**Source document**
________________________

= Election cake =

Type of New England cake

Election cake, sometimes shortened to 'Lection cake, was a cake served in New England at various events, particularly around the election of officials. By the 1800s, election cakes were made in a range of preparations, typically as a sweetened yeast cake.

== History ==
Election cakes originated with Election Day, an event held in spring on a Wednesday wherein members of the Massachusetts Bay Company met to elect officers. Over time, the day evolved into a Puritan festival, and by 1631 the event was marked by sermons and the consumption of election cake with election beer. (Note: Hackett Fischer gives the month as April; Stavely and Fitzgerald May.) In the Puritan tradition of the day, the name "elect" also had connotations of suffrage being restricted to the theologically "elect".

A sweet named "Election Cake" was included by Amelia Simmons in 1796 in her second edition of American Cookery. The cake was one of several with politically charged names, alongside "Independence Cake" and "Federal Pan Cake". In the following decades, recipes for Election Cake and other dishes with patriotic titles appeared throughout newspapers in the US. Consumption continued into the 19th century. In the childhood reflections of the botanist John Howard Redfield, who was raised in Connecticut in the early 19th century, election cake is recalled as a rich loaf, made for Election week (an alternative to Election Day in some areas) but also for high teas and weddings. The decadence of these preparations varied: simpler cakes were made for Election week, and a richer version for weddings, decorated ornately with frosting. The cakes themselves contained eggs and flour, spices and raisins.

________________________

**Collection entries**

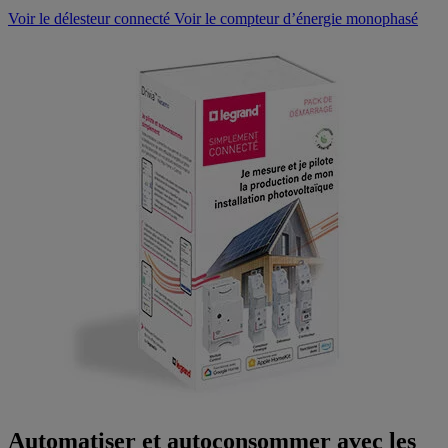
Voir le délesteur connecté
Voir le compteur d’énergie monophasé
Automatiser et autoconsommer avec les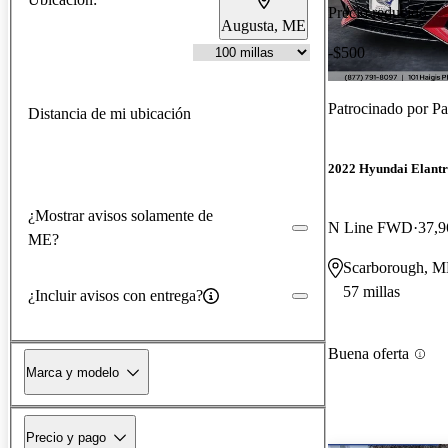
Precio reducido
Augusta, ME
-$500
Patrocinado por
Pa
Distancia de mi ubicación
2022 Hyundai Elant
¿Mostrar avisos solamente de
N Line FWD
37,9
ME?
Scarborough, 
57 millas
¿Incluir avisos con entrega?
Buena oferta
Marca y modelo
Precio y pago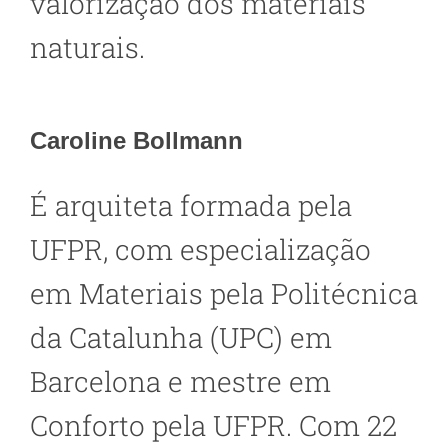
valorização dos materiais
naturais.
Caroline Bollmann
É arquiteta formada pela
UFPR, com especialização
em Materiais pela Politécnica
da Catalunha (UPC) em
Barcelona e mestre em
Conforto pela UFPR. Com 22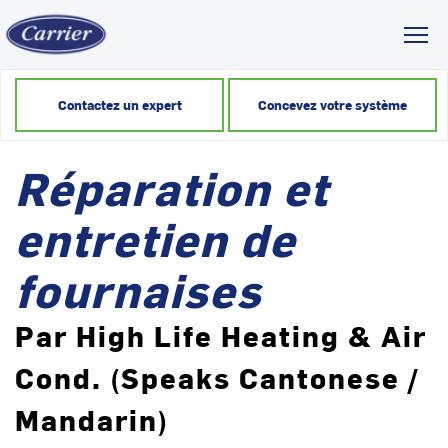
Toggl
Contactez un expert
Concevez votre système
Réparation et
entretien de
fournaises
Par High Life Heating & Air
Cond. (Speaks Cantonese /
Mandarin)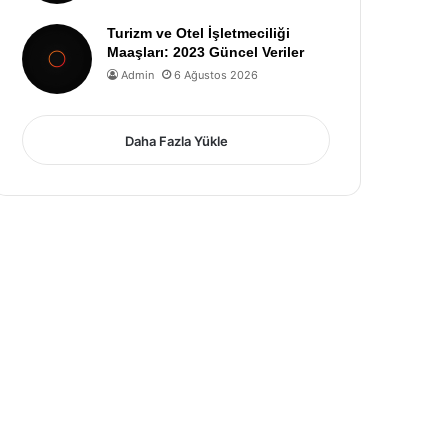
Turizm ve Otel İşletmeciliği
Maaşları: 2023 Güncel Veriler
Admin
6 Ağustos 2026
Daha Fazla Yükle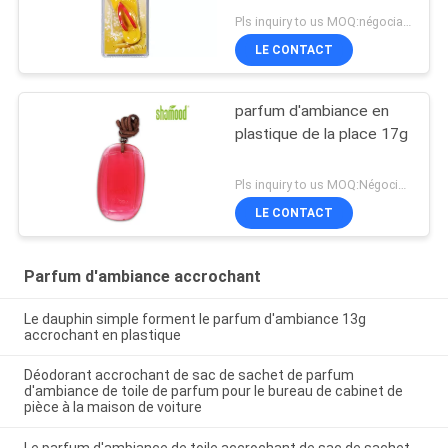
Pls inquiry to us MOQ:négociation
LE CONTACT
parfum d'ambiance en
plastique de la place 17g
Pls inquiry to us MOQ:Négociation
LE CONTACT
Parfum d'ambiance accrochant
Le dauphin simple forment le parfum d'ambiance 13g
accrochant en plastique
Déodorant accrochant de sac de sachet de parfum
d'ambiance de toile de parfum pour le bureau de cabinet de
pièce à la maison de voiture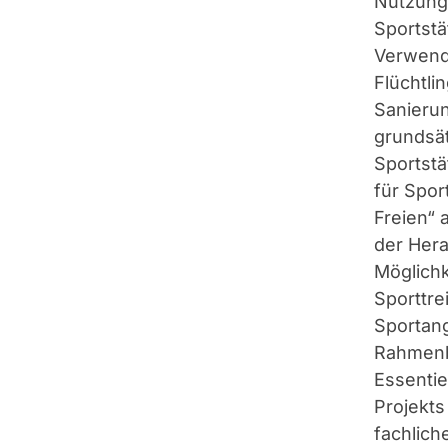
Nutzung
Sportstä
Verwend
Flüchtli
Sanierun
grundsä
Sportstä
für Spor
Freien“ 
der Hera
Möglich
Sporttre
Sportan
Rahmenb
Essenti
Projekts 
fachlich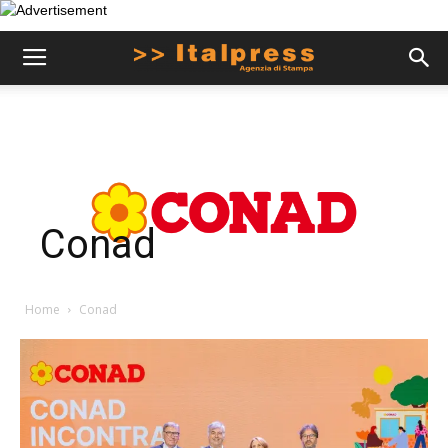
Conad
Home
Conad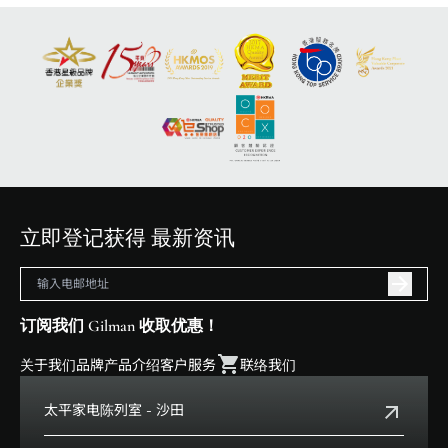
立即登记获得 最新资讯
订阅我们 Gilman 收取优惠！
关于我们
品牌
产品介绍
客户服务
联络我们
太平家电陈列室 - 沙田
电话:
+852 2699 0345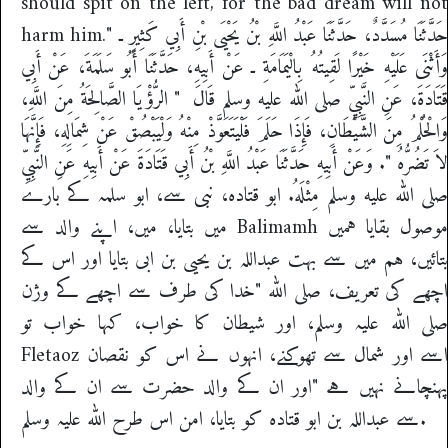
should spit on the left, for the bad dream will not
harm him." حَدَّثَنَا مُسَدَّدٌ، حَدَّثَنَا عَبْدُ اللَّهِ بْنُ يَحْيَى بْنِ أَبِي كَثِيرٍ ـ
وَأَثْنَى عَلَيْهِ خَيْرًا لَقِيتُهُ بِالْيَمَامَةِ ـ عَنْ أَبِيهِ، حَدَّثَنَا أَبُو سَلَمَةَ، عَنْ أَبِي
قَتَادَةَ، عَنِ النَّبِيِّ صلى الله عليه وسلم قَالَ ‏ "‏ الرُّؤْيَا الصَّالِحَةُ مِنَ اللَّهِ،
وَالْحُلْمُ مِنَ الشَّيْطَانِ، فَإِذَا حَلَمَ فَلْيَتَعَوَّذْ مِنْهُ وَلْيَبْصُقْ عَنْ شِمَالِهِ، فَإِنَّهَا
لاَ تَضُرُّهُ ‏"‏‏.‏ وَعَنْ أَبِيهِ حَدَّثَنَا عَبْدُ اللَّهِ بْنُ أَبِي قَتَادَةَ عَنْ أَبِيهِ عَنِ النَّبِيِّ
صلى الله عليه وسلم مِثْلَهُ‏.‏ ابو قتادہ، نبی سے، ابو سلمہ کے بارے
میں بتایا، میں، اپنے والد سے Balimamh موصول بقایا ہمیں
بتائیں، ہم میں سے بہت عبداللہ بن یحیی بن ابی بتایا اور اس کے
اچھے کی تعریف، صلی اللہ "خدا کی طرف سے اچھے کے وژن
صلی اللہ علیہ وسلم، اور شیطان کا خواب، کہا خواب تو
Fletaoz اسے اور شمال سے تھوکنے، انہوں نے اس کو نقصان
پہنچانے نہیں ہے "اور ان کے والد حضرت سے ان کے والد
سے عبداللہ بن ابو قتادہ کو بتایا، امن اس طرح اللہ علیہ وسلم.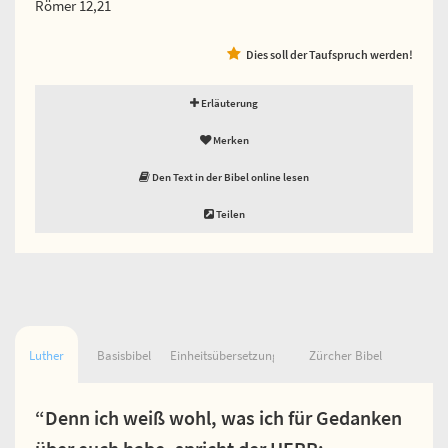
Römer 12,21
Dies soll der Taufspruch werden!
Erläuterung
Merken
Den Text in der Bibel online lesen
Teilen
Luther
Basisbibel
Einheitsübersetzung
Zürcher Bibel
“Denn ich weiß wohl, was ich für Gedanken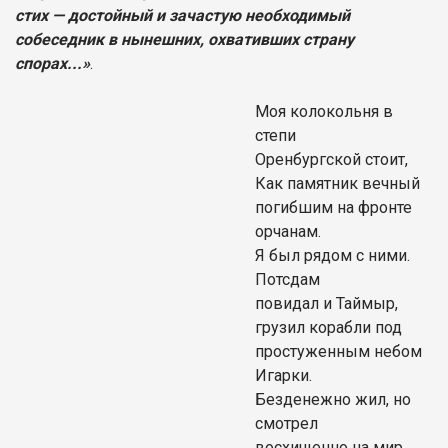
стих — достойный и зачастую необходимый
собеседник в нынешних, охвативших страну
спорах...»
.
Моя колокольня в
степи
Оренбургской стоит,
Как памятник вечный
погибшим на фронте
орчанам.
Я был рядом с ними.
Потсдам
повидал и Таймыр,
грузил корабли под
простуженным небом
Игарки.
Безденежно жил, но
смотрел
восхищенно на мир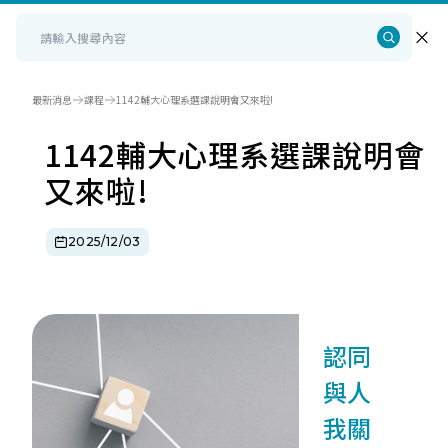
最新消息
課程
1142輔大心理系選課說明會又來啦!
1142輔大心理系選課說明會
又來啦!
2025/12/03
認同
與人
我關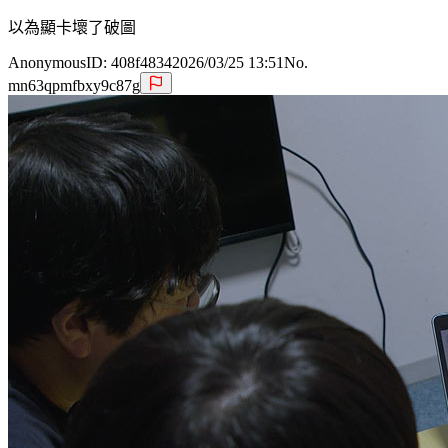
以為顯卡壞了破圖
Anonymous
ID:
408f4834
2026/03/25 13:51
No.
mn63qpmfbxy9c87g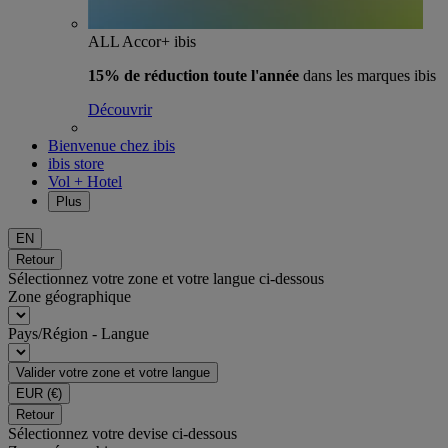
ALL Accor+ ibis
15% de réduction toute l'année
dans les marques ibis
Découvrir
Bienvenue chez ibis
ibis store
Vol + Hotel
Plus
EN
Retour
Sélectionnez votre zone et votre langue ci-dessous
Zone géographique
Pays/Région - Langue
Valider votre zone et votre langue
EUR
(€)
Retour
Sélectionnez votre devise ci-dessous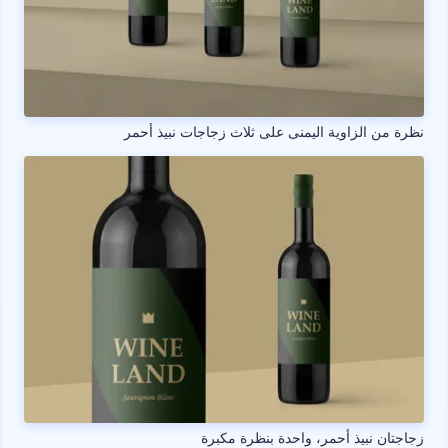
نظرة من الزاوية اليمنى على ثلاث زجاجات نبيذ أحمر
زجاجتان نبيذ أحمر، واحدة بنظرة مكبرة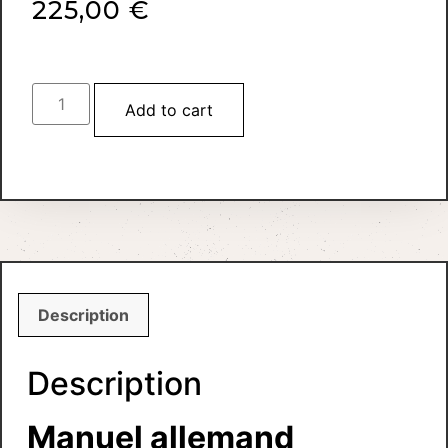
225,00
€
Add to cart
Description
Description
Manuel allemand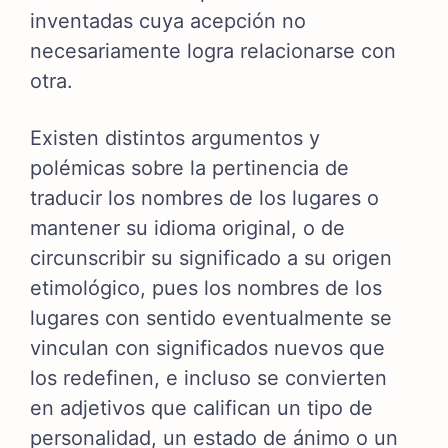
inventadas cuya acepción no
necesariamente logra relacionarse con
otra.
Existen distintos argumentos y
polémicas sobre la pertinencia de
traducir los nombres de los lugares o
mantener su idioma original, o de
circunscribir su significado a su origen
etimológico, pues los nombres de los
lugares con sentido eventualmente se
vinculan con significados nuevos que
los redefinen, e incluso se convierten
en adjetivos que califican un tipo de
personalidad, un estado de ánimo o un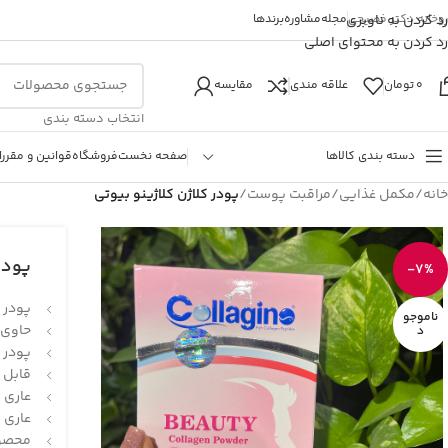
روخانه دکتر فصیحی
رد کردن به ناوبری
مجله
مشاوره
برندها
رد کردن به محتوای اصلی
0
تومان
علاقه مندی
مقایسه
انتخاب دسته بندی
دسته بندی کالاها
صفحه نخست
فروشگاه
قوانین و مقررا
خانه
/
مکمل غذایی
/
مراقبت پوست
/
پودر کلاژن کلاژینو بیوتی
پودر 
-7%
پودر 
ناموجو
حاوی 
د
پودر 
قابل 
عاری ا
عاری ا
محصول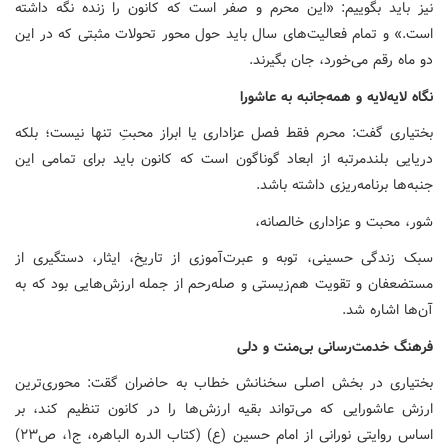
نیز باید بگوییم: «این محرم و صفر است که کانون را زنده نگه داشته
است.» و تمام فعالیت‌های سال باید حول محور تحولات مثبتی که در این
دو ماه رقم می‌خورد، جان بگیرند.
​نگاه لایه‌لایه و همه‌جانبه به عاشورا
بختیاری گفت: محرم فقط فصل عزاداری یا ابراز محبتِ تنها نیست؛ بلکه
دریایی بلندمرتبه از ابعاد گوناگون است که کانون باید برای تمامی این
جنبه‌ها برنامه‌ریزی داشته باشد.
​شور، محبت و عزاداری خالصانه،
​سبک زندگی حسینی، توبه و عبرت‌آموزی از تاریخ، ​ایثار، دستگیری از
مستضعفان و تقویت هم‌زیستی و صله‌رحم از جمله ارزش‌هایی بود که به
آن‌ها اشاره شد.
فرهنگ خدمت‌رسانی بی‌منت و دلی
بختیاری در بخش اصلی سخنانش خطاب به حاضران گقت: ​محوری‌ترین
ارزش عاشورایی که می‌تواند بقیه ارزش‌ها را در کانون تنظیم کند، بر
اساس روایتی نورانی از امام حسین (ع) (کتاب الدره الباهره، ج۱، ص۲۳)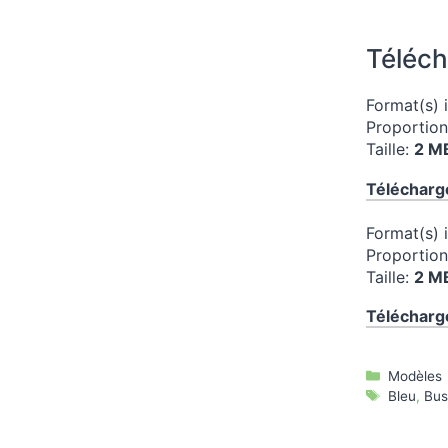
Téléch
Format(s) 
Proportio
Taille:
2 M
Télécharg
Format(s) 
Proportio
Taille:
2 M
Télécharg
Catégori
Modèles
Étiquette
Bleu
,
Bus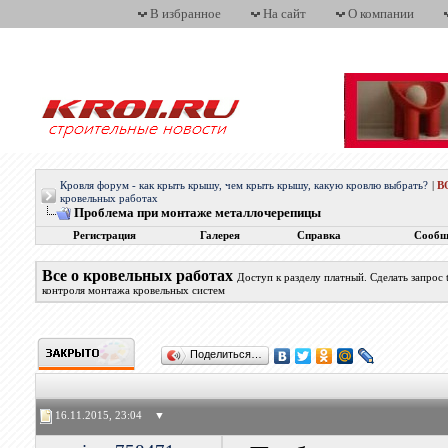
В избранное
На сайт
О компании
Кровля форум - как крыть крышу, чем крыть крышу, какую кровлю выбрать?
|
В
кровельных работах
Проблема при монтаже металлочерепицы
Регистрация
Галерея
Справка
Сообщ
Все о кровельных работах
Доступ к разделу платный. Сделать запрос
контроля монтажа кровельных систем
Поделиться…
16.11.2015, 23:04
▼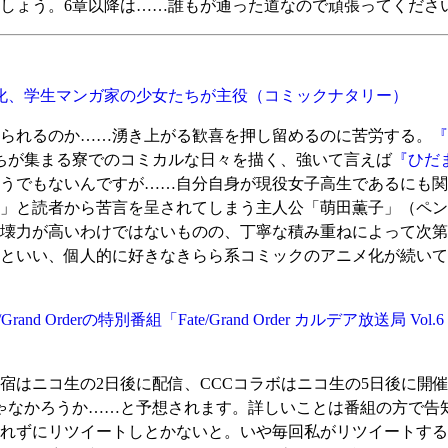
しょう。6章以降は……誰もが通った道なので頑張ってくださ
化、学生マンガ家の少女たちが主役
（コミックナタリー）
られるのか……湧き上がる歓喜を押し留めるのに苦労する。
『
ちが集まる寮でのコミカルな日々を描く、強いて言えば
『ひだ
うでもないんですが……自分自身が現役女子高生であるにも関
」と読者から苦言を呈されてしまう主人公「萌田薫子」（ペン
破壊力が高いわけではないものの、丁寧な積み重ねによって次
といい、個人的に好きなきらら系コミックのアニメ化が続いて
Grand Orderの特別番組「Fate/Grand Order カルデア放送
はニコ生の2日後に配信、CCCコラボはニコ生の5日後に開催だ
ゃなかろうか……と予想されます。詳しいことは番組の方で告
忘れずにリツイートしとかないと。いや毎回私がリツイートす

________________________

Write out the election cake article above in full, word for word.

= Election cake =

Type of New England cake

Election cake, sometimes shortened to 'Lection cake, was a cake served in New England at various events, particularly around the election of officials. By the 1800s, election cakes were made in a range of preparations, typically as a sweetened yeast cake.

== History ==
Election cakes originated with Election Day, an event held in spring on a Wednesday wherein members of the Massachusetts Bay Company met to elect officers. Over time, the day evolved into a Puritan festival, and by 1631 the event was marked by sermons and the consumption of election cake with election beer. (Note: Hackett Fischer gives the month as April; Stavely and Fitzgerald May.) In the Puritan tradition of the day, the name "elect" also had connotations of suffrage being restricted to the theologically "elect".

A sweet named "Election Cake" was included by Amelia Simmons in 1796 in her second edition of American Cookery. The cake was one of several with politically charged names, alongside "Independence Cake" and "Federal Pan Cake". In the following decades, recipes for Election Cake and other dishes with patriotic titles appeared throughout newspapers in the US. Consumption continued into the 19th century. In the childhood reflections of the botanist John Howard Redfield, who was raised in Connecticut in the early 19th century, election cake is recalled as a rich loaf, made for Election week (an alternative to Election Day in some areas) but also for high teas and weddings. The decadence of these preparations varied: simpler cakes were made for Election week, and a richer version for weddings, decorated ornately with frosting. The cakes themselves contained eggs and flour, spices and raisins.